(The data)

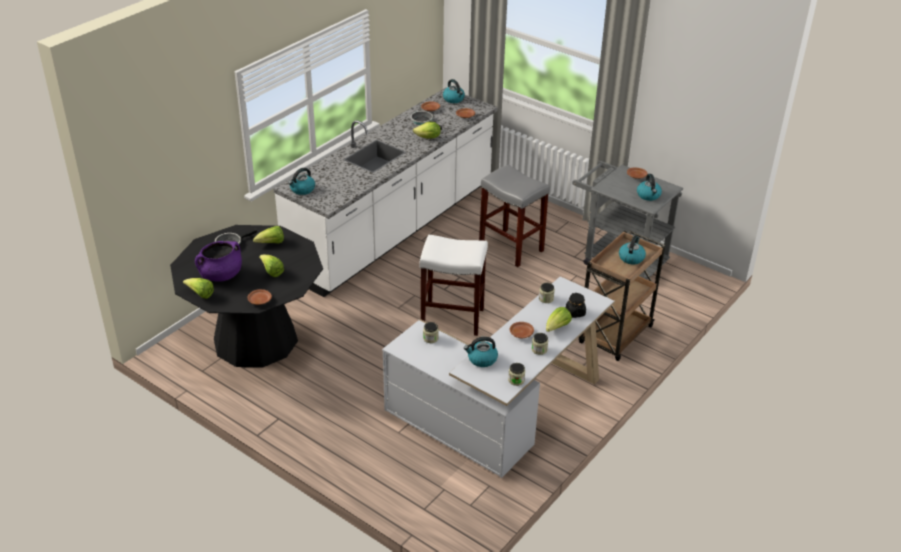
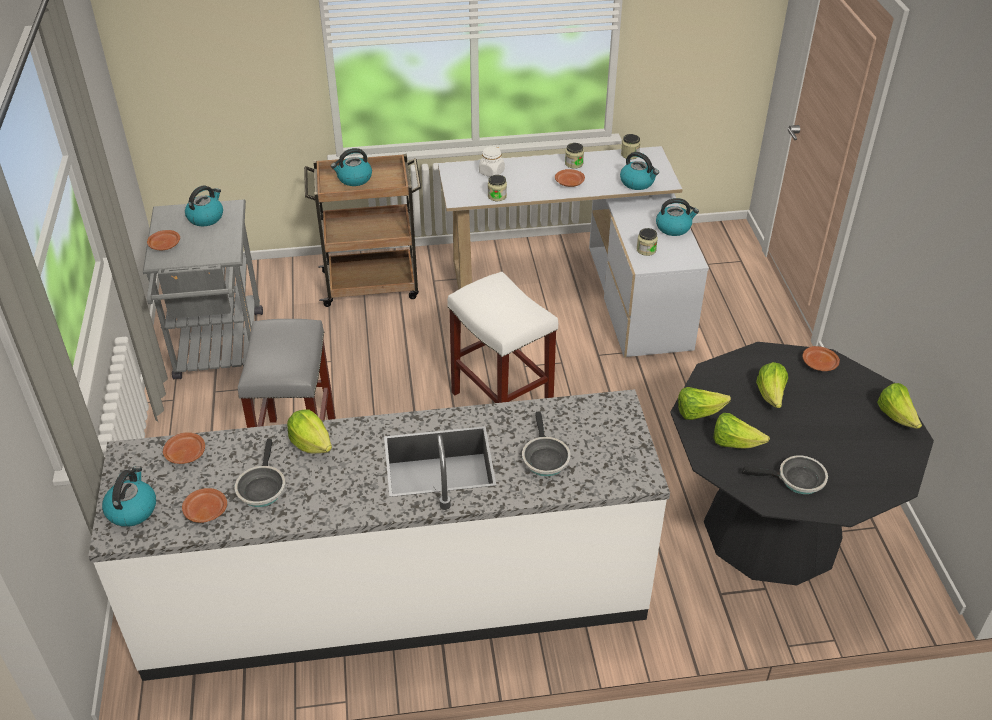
camera: 135 degrees left, 5 degrees up
(221, 275) = (848, 431): purple cooking pot -> none
(302, 189) = (627, 459): kettle -> kettle (674, 227)
(335, 174) = (544, 458): none -> frying pan
(557, 328) = (529, 170): lettuce -> lettuce (698, 413)
(575, 312) = (491, 172): black jar -> white jar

(End The data)

◆ Instructions to follow: Return all lines from the data above with "none" in them.

◆ Solution to this task:
(221, 275) = (848, 431): purple cooking pot -> none
(335, 174) = (544, 458): none -> frying pan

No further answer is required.